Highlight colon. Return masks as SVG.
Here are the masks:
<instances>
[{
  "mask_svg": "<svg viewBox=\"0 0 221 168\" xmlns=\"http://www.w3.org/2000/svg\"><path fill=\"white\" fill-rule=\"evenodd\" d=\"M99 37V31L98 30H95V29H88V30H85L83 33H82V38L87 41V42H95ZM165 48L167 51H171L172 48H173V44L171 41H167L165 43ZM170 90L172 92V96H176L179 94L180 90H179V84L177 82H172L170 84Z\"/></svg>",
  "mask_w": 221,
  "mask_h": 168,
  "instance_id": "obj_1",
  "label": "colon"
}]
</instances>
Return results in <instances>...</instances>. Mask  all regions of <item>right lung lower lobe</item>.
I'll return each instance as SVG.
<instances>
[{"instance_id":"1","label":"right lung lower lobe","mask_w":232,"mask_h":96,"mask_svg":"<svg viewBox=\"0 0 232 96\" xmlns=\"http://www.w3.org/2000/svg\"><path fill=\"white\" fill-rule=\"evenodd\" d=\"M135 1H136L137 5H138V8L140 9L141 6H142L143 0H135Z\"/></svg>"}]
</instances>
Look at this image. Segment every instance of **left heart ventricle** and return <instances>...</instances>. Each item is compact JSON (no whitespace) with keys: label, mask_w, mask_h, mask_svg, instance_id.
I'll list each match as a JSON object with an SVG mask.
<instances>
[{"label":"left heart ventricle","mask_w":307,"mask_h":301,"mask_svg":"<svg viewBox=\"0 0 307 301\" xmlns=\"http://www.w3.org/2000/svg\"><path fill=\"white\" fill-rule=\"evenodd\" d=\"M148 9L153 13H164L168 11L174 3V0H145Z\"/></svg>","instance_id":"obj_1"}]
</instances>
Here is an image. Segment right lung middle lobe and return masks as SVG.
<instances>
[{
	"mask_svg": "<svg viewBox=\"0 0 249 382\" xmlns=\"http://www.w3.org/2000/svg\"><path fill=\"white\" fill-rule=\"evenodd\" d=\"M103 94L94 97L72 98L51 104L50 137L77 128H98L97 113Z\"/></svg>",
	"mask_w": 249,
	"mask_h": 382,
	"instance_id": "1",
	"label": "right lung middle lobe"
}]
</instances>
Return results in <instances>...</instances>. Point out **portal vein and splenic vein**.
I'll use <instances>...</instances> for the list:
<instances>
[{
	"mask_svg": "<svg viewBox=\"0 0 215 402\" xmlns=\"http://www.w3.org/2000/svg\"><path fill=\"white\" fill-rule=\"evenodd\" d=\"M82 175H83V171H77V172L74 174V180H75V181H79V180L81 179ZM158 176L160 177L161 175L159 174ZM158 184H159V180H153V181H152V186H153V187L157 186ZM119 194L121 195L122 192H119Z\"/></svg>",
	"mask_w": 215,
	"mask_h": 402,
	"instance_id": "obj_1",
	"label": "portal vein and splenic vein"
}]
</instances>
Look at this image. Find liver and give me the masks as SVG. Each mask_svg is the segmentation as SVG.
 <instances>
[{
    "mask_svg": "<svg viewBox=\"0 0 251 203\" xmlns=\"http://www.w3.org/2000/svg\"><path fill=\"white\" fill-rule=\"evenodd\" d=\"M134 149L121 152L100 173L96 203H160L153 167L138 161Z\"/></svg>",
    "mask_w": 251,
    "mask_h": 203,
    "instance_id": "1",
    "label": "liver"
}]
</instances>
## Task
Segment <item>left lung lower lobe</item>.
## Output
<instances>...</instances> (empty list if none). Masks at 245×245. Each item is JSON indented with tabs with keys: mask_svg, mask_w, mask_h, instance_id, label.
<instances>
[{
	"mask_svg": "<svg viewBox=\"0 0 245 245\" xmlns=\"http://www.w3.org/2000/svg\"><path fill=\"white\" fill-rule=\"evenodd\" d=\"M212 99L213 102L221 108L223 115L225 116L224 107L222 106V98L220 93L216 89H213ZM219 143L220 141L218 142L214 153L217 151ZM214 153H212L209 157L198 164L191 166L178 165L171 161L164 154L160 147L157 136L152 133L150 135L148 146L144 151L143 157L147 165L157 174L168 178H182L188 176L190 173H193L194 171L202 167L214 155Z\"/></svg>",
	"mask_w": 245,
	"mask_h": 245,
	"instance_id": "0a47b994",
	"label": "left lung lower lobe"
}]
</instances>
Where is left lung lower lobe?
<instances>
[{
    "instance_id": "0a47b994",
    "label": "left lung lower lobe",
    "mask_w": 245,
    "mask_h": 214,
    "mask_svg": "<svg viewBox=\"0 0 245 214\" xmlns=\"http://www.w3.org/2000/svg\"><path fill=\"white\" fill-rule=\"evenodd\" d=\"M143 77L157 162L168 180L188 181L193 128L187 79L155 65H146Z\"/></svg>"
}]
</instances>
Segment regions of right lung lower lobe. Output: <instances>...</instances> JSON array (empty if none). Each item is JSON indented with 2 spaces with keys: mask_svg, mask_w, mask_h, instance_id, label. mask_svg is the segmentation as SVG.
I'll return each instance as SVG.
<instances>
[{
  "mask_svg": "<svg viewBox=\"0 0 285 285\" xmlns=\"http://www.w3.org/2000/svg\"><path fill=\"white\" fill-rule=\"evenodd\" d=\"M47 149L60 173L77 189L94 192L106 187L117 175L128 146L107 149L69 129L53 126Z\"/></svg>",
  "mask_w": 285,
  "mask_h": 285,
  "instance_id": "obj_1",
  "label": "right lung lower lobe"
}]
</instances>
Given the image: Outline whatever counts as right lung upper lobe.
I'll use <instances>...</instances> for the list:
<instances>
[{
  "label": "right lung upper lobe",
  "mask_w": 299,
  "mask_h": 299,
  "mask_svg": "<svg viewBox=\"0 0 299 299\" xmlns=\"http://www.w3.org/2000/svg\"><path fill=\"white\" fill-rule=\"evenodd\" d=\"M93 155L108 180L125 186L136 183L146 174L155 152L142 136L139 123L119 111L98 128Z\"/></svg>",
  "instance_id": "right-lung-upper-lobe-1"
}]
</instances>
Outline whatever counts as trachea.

Short task:
Could you edit the entries from the line containing "Given the image: Outline" through the end of the entries, swapping "trachea" for "esophagus" and changing nothing else, and return only those lines?

Complete response:
Given the image: Outline whatever counts as right lung upper lobe.
I'll use <instances>...</instances> for the list:
<instances>
[{
  "label": "right lung upper lobe",
  "mask_w": 299,
  "mask_h": 299,
  "mask_svg": "<svg viewBox=\"0 0 299 299\" xmlns=\"http://www.w3.org/2000/svg\"><path fill=\"white\" fill-rule=\"evenodd\" d=\"M93 155L108 180L125 186L136 183L146 174L155 152L142 136L139 123L119 111L98 128Z\"/></svg>",
  "instance_id": "right-lung-upper-lobe-1"
}]
</instances>
Outline whatever counts as esophagus.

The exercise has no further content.